It’s only been available to the public for less than a week. Still, the latest, lightweight version of Google’s Gemini generative AI, Gemini 3 Flash, has been making headlines today for the wrong reasons.
The cause of its newfound angst is a reported 91 percent hallucination rate, according to an analysis of it and a bunch of other generative AIs, including past and present versions of Gemini, ChatGPT, Claude, and others.
That 91 percent hallucination rate that’s making the rounds on the web today, though, requires a closer look and some clarification. Because it doesn’t mean that Gemini 3 Flash is inaccurate. How can that be? Well, it’s complicated.
Gemini 3 Flash Is Extremely Accurate—Until It Starts Lying
Most of the time, when it knows the answer, Gemini 3 Flash gives a remarkably truthful and accurate answer. And when it’s wrong, it goes off the rails and begins making s—t up like nobody’s business.

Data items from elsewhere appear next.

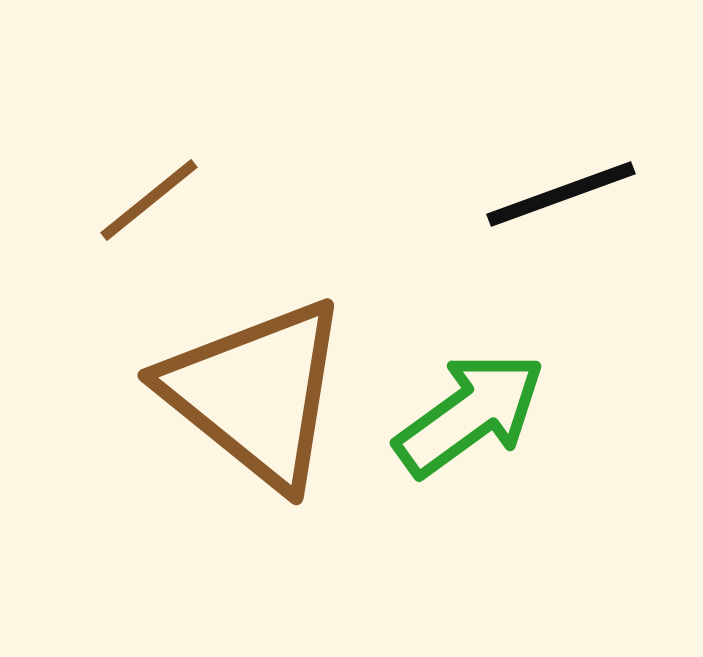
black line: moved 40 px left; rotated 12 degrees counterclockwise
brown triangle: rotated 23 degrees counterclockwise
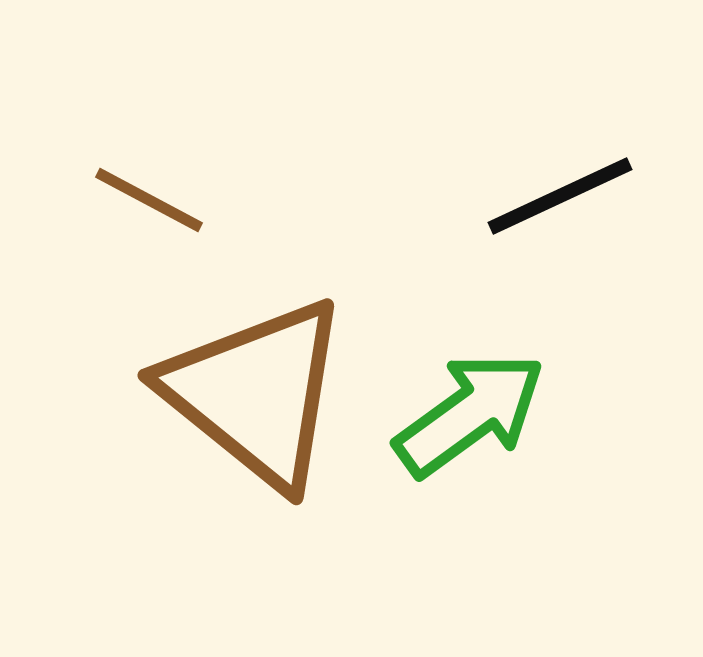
black line: moved 1 px left, 2 px down; rotated 5 degrees counterclockwise
brown line: rotated 67 degrees clockwise
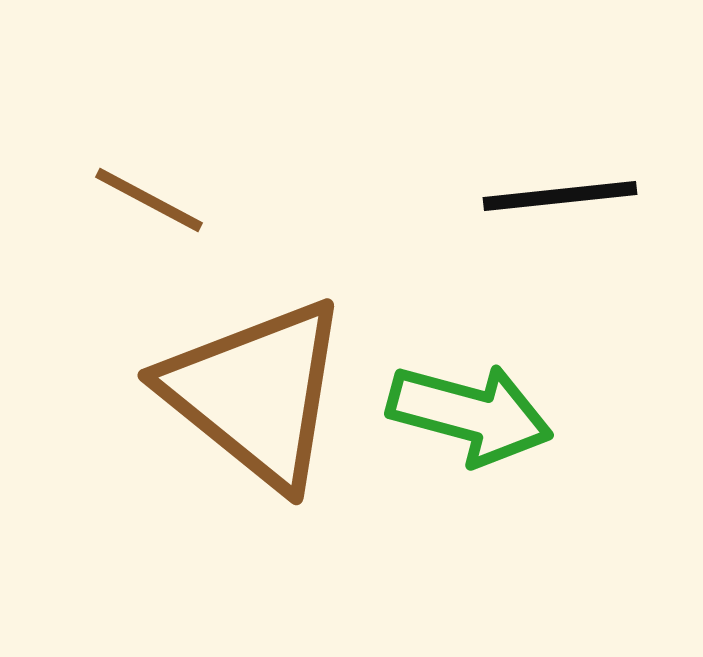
black line: rotated 19 degrees clockwise
green arrow: rotated 51 degrees clockwise
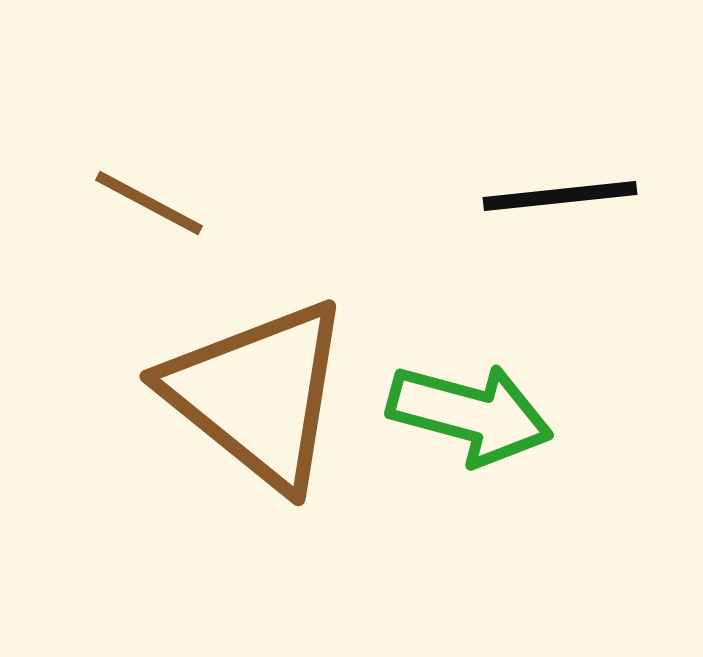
brown line: moved 3 px down
brown triangle: moved 2 px right, 1 px down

What that hallucination rate refers to isn’t the percentage of its answers that are wrong or include false information. It means that in 91 percent of cases where it doesn’t know the answer, it makes one up.
“We measure hallucination rate as how often the model answers incorrectly when it should have refused or admitted to not knowing the answer,” says Artificial Analysis, which performed the study.
It’s how the report could also say, “(Gemini 3 Flash) has the highest knowledge accuracy of any model tested.” It is both the most accurate (when it knows a query’s answer) of all the AIs that Artificial Analysis tested, and the most likely to hallucinate and make up facts when it doesn’t know the answer.
According to Google, Gemini 3 Flash is as fast at dishing out answers as the traditional Google search engine. And it’s still an impressive feat. I’ve argued that rather than being chatbots, a more compelling use for AIs is as a search engine replacement, or at least a supplement.
The big downside is how much longer it takes to get an answer from one. But if Gemini can do it almost as fast, that’s one significant barrier knocked down. If only it could be more honest and say “I don’t know” more often, then Google would have something really special on its hands.